Se muere una estrella y las televisiones sacan la silla de anea a la calle, que en este caso es el salón, la cocina o el dormitorio en el que reina el televisor. Desde esa silla hay garantía de primera línea, como en la playa, para que no nos perdamos ni una sola lágrima, para que leamos en los labios de la familia y los allegados del difunto toda palabra de recuerdo y consuelo.
Me resulta curioso que en el patio de vecindad triunfen los duelos de la realeza y la aristocracia frente a los de las folclóricas y demás peinetas, pues en las penas de sangre azul apenas hay banda sonora de ayes, gritos ni aspavientos, sino rigor y contención. No es mala escuela.
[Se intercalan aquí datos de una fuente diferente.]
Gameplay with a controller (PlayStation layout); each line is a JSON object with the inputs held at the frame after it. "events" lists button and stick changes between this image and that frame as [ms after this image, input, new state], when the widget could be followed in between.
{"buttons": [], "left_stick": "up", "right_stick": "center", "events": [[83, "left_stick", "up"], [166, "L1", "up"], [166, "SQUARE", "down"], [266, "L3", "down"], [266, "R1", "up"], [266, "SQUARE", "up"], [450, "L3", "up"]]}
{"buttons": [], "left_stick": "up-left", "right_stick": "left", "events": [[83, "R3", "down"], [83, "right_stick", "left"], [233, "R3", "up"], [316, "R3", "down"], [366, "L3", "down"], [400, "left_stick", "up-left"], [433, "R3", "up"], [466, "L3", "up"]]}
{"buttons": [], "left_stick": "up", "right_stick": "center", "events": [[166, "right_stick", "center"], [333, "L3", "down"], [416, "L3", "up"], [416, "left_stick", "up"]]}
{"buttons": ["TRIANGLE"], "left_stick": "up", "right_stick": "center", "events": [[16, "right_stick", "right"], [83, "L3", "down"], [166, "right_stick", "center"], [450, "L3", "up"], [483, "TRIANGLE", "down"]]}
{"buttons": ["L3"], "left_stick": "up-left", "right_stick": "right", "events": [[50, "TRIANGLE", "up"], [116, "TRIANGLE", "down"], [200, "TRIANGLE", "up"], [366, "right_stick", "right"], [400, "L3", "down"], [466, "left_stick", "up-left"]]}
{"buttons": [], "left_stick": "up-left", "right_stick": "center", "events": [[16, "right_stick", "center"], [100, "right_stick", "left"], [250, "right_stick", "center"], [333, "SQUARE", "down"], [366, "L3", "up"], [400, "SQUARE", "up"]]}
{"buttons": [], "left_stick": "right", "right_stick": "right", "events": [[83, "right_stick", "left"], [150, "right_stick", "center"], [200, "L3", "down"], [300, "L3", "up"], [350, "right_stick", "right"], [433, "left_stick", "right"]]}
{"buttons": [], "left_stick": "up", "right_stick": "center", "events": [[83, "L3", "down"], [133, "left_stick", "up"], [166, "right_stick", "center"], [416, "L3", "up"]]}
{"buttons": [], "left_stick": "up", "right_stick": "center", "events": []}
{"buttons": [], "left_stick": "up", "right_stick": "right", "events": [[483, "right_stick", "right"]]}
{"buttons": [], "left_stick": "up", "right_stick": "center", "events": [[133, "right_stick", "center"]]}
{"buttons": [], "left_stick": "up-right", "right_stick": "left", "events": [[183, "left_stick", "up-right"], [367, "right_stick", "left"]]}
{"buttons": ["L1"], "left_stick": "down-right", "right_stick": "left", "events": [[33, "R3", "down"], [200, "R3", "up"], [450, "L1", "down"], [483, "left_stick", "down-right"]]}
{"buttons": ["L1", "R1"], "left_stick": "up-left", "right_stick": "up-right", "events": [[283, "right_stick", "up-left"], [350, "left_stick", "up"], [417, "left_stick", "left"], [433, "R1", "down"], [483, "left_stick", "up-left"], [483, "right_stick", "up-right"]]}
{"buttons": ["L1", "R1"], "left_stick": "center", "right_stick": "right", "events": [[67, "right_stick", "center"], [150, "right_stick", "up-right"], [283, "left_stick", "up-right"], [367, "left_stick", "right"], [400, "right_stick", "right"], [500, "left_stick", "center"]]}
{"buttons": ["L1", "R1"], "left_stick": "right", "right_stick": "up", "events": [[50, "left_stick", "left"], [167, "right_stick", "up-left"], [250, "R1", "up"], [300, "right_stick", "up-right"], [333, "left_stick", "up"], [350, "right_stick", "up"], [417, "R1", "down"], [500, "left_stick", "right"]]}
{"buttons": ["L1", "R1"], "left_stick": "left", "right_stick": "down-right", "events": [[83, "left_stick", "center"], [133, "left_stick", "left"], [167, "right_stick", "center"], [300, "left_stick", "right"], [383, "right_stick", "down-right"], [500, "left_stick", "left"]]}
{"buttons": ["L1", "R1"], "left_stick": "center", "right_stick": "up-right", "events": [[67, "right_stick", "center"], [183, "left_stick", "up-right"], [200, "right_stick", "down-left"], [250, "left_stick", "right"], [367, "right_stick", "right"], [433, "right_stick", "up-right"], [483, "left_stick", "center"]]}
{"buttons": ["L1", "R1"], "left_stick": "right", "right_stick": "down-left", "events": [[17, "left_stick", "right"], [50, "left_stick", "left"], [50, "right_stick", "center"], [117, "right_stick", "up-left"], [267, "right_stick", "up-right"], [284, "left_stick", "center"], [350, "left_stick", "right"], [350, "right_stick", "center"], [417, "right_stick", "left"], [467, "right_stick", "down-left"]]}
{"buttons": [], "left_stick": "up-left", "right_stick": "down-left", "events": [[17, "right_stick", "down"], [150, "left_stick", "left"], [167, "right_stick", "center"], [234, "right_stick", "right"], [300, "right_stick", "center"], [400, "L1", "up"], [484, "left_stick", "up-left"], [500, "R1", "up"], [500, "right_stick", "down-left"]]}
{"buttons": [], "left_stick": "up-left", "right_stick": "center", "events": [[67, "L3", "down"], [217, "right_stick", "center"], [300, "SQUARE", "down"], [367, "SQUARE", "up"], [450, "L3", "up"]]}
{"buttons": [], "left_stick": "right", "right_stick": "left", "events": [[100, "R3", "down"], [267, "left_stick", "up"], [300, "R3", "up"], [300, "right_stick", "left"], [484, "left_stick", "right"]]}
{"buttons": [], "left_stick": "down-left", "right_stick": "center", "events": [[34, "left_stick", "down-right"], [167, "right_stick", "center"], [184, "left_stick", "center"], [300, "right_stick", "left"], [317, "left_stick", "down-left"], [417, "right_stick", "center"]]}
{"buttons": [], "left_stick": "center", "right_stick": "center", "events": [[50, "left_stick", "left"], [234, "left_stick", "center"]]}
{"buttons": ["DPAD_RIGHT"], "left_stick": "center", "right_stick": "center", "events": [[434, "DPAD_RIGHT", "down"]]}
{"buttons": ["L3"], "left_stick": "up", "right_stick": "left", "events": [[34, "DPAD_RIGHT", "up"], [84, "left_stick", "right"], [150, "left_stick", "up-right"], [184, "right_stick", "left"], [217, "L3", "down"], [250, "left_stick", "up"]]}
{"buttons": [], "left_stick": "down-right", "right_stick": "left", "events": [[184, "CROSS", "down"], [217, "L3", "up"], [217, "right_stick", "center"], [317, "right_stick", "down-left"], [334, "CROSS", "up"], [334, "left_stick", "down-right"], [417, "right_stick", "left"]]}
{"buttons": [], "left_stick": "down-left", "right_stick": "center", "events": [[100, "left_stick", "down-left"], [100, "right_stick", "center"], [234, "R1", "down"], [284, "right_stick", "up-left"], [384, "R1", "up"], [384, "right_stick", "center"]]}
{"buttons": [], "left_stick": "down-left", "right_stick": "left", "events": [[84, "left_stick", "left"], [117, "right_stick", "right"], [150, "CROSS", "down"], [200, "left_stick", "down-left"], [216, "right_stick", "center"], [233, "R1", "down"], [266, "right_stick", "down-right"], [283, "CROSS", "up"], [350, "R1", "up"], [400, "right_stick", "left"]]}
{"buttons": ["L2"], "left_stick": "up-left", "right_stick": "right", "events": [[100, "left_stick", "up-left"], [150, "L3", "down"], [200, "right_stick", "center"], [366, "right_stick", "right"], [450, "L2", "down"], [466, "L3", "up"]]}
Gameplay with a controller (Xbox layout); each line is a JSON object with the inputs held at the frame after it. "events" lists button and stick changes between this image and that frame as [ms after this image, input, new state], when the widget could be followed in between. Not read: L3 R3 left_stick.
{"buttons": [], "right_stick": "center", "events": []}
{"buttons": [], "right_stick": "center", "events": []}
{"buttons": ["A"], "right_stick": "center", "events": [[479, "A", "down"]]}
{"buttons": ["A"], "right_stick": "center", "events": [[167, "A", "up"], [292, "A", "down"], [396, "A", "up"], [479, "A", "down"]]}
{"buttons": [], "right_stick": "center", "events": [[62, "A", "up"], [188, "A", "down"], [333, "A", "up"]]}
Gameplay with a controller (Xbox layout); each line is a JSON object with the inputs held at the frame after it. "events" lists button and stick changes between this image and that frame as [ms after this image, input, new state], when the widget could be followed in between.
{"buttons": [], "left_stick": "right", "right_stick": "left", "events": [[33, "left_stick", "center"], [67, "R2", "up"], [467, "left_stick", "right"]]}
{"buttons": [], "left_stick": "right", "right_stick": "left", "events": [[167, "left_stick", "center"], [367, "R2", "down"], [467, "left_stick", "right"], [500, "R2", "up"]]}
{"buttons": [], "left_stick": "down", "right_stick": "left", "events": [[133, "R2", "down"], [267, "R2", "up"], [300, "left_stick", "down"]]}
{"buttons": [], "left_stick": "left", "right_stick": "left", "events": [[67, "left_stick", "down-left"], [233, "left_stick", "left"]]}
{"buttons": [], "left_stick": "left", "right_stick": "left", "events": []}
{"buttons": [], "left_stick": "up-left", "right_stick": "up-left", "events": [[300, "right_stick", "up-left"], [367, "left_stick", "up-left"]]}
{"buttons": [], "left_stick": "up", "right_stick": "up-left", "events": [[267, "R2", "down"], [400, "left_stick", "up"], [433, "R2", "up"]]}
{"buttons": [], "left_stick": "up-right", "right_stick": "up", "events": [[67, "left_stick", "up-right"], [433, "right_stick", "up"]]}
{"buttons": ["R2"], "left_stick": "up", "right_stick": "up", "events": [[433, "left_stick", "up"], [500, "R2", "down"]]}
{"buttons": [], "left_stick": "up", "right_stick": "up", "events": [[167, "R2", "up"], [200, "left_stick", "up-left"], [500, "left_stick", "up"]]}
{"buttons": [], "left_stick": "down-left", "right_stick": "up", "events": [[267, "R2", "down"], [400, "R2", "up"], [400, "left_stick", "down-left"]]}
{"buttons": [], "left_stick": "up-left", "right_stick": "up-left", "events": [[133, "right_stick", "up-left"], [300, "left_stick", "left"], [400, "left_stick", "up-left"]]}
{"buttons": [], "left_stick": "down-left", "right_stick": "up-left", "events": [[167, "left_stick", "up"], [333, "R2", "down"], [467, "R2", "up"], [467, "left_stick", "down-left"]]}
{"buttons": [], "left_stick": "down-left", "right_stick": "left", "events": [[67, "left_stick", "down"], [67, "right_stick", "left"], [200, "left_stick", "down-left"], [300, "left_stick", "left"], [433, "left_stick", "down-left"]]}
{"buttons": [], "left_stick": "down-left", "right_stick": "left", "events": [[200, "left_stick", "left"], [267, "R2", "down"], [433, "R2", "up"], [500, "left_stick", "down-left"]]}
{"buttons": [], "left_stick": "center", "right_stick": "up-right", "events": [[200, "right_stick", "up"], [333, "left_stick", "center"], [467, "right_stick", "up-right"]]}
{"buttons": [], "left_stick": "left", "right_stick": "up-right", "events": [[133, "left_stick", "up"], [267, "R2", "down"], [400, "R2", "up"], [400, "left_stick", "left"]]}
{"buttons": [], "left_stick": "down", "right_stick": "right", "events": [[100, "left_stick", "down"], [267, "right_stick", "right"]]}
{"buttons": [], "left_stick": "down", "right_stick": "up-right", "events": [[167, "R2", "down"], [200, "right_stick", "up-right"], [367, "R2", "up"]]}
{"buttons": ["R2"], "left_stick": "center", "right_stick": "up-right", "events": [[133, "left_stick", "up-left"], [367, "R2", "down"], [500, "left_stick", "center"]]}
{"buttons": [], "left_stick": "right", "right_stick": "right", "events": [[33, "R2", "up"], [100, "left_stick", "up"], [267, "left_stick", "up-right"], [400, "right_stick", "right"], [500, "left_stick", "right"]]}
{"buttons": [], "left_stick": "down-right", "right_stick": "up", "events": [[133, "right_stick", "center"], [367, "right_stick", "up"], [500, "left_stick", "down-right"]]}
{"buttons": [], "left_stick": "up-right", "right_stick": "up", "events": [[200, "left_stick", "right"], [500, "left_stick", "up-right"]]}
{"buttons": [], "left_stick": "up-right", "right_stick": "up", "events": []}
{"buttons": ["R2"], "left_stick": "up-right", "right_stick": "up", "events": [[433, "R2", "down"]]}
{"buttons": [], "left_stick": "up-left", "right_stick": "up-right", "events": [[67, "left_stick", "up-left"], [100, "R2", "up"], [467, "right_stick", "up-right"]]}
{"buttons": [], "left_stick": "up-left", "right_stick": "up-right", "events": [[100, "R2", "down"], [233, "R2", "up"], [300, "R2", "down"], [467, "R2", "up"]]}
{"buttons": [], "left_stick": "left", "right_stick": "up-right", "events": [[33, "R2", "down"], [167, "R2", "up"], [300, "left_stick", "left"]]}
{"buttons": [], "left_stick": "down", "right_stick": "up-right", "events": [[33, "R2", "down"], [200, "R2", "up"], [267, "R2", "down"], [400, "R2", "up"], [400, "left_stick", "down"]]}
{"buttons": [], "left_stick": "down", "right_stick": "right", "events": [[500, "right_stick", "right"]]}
Se murió la duquesa de Alba, lo que podría ser verso en una copla de los hermanos Quintero. La aristócrata de los aristócratas ha sido un referente de lo pintoresco, causa de rechifla, motivo de vodevil e imitación jocosa y hasta ofensiva a causa de sus haceres y decires un tanto disparatados. Tras el rigor mortis, los mismos comentaristas que la agredían la festejan como ejemplo de una libertad heroica, como si después de Manuela Malasaña y los protagonistas del Dos de Mayo que pintara Goya, retratista de la Casa, le correspondiera a doña Cayetana un tercer puesto por haber insistido –como los niños caprichosos- que siempre hacía lo que le daba la gana.
Poco me importa lo que la duquesa hiciera o no hiciera en su larga vida. En efecto, libre y capaz fue de ir y venir por donde quiso, de organizar su largo patrimonio como mejor le pareció, de tratar con los suyos con desdén o condescendencia, de gustarle el flamenco, los toreros y los modistas, de peinarse como un perro de lanas, de encadenarse a los tobillos toda clase de pulseras, de calzarse el biquini cuando el cuerpo hacía tiempo que no le acompañaba, de echarse un novio a la edad en las que otras comen purés en una residencia o de hacer de su rostro un permanente Halloween inexpresivo.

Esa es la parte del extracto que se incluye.